# What you have to do
Return every entry exactly as written.

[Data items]

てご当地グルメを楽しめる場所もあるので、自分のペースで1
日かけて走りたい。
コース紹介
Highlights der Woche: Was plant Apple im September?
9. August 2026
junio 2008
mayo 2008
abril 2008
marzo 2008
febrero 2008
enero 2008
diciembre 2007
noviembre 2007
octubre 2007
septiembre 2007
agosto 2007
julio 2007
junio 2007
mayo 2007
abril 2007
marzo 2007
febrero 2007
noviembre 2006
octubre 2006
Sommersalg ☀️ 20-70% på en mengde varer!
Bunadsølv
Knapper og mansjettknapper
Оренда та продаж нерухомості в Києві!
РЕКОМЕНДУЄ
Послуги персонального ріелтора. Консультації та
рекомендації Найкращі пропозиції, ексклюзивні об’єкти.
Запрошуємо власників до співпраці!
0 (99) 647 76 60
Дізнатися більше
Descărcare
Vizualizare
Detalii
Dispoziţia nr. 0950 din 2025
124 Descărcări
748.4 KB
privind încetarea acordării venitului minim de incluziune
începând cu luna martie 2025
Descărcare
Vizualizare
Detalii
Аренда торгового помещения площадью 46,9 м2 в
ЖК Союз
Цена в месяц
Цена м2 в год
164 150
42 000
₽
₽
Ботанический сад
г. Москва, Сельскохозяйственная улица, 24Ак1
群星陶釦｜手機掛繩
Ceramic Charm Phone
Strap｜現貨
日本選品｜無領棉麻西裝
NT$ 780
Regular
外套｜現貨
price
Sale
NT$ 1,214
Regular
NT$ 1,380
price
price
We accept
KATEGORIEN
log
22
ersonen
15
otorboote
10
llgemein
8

# Output
てご当地グルメを楽しめる場所もあるので、自分のペースで1
日かけて走りたい。
コース紹介
Highlights der Woche: Was plant Apple im September?
9. August 2026
junio 2008
mayo 2008
abril 2008
marzo 2008
febrero 2008
enero 2008
diciembre 2007
noviembre 2007
octubre 2007
septiembre 2007
agosto 2007
julio 2007
junio 2007
mayo 2007
abril 2007
marzo 2007
febrero 2007
noviembre 2006
octubre 2006
Sommersalg ☀️ 20-70% på en mengde varer!
Bunadsølv
Knapper og mansjettknapper
Оренда та продаж нерухомості в Києві!
РЕКОМЕНДУЄ
Послуги персонального ріелтора. Консультації та
рекомендації Найкращі пропозиції, ексклюзивні об’єкти.
Запрошуємо власників до співпраці!
0 (99) 647 76 60
Дізнатися більше
Descărcare
Vizualizare
Detalii
Dispoziţia nr. 0950 din 2025
124 Descărcări
748.4 KB
privind încetarea acordării venitului minim de incluziune
începând cu luna martie 2025
Descărcare
Vizualizare
Detalii
Аренда торгового помещения площадью 46,9 м2 в
ЖК Союз
Цена в месяц
Цена м2 в год
164 150
42 000
₽
₽
Ботанический сад
г. Москва, Сельскохозяйственная улица, 24Ак1
群星陶釦｜手機掛繩
Ceramic Charm Phone
Strap｜現貨
日本選品｜無領棉麻西裝
NT$ 780
Regular
外套｜現貨
price
Sale
NT$ 1,214
Regular
NT$ 1,380
price
price
We accept
KATEGORIEN
log
22
ersonen
15
otorboote
10
llgemein
8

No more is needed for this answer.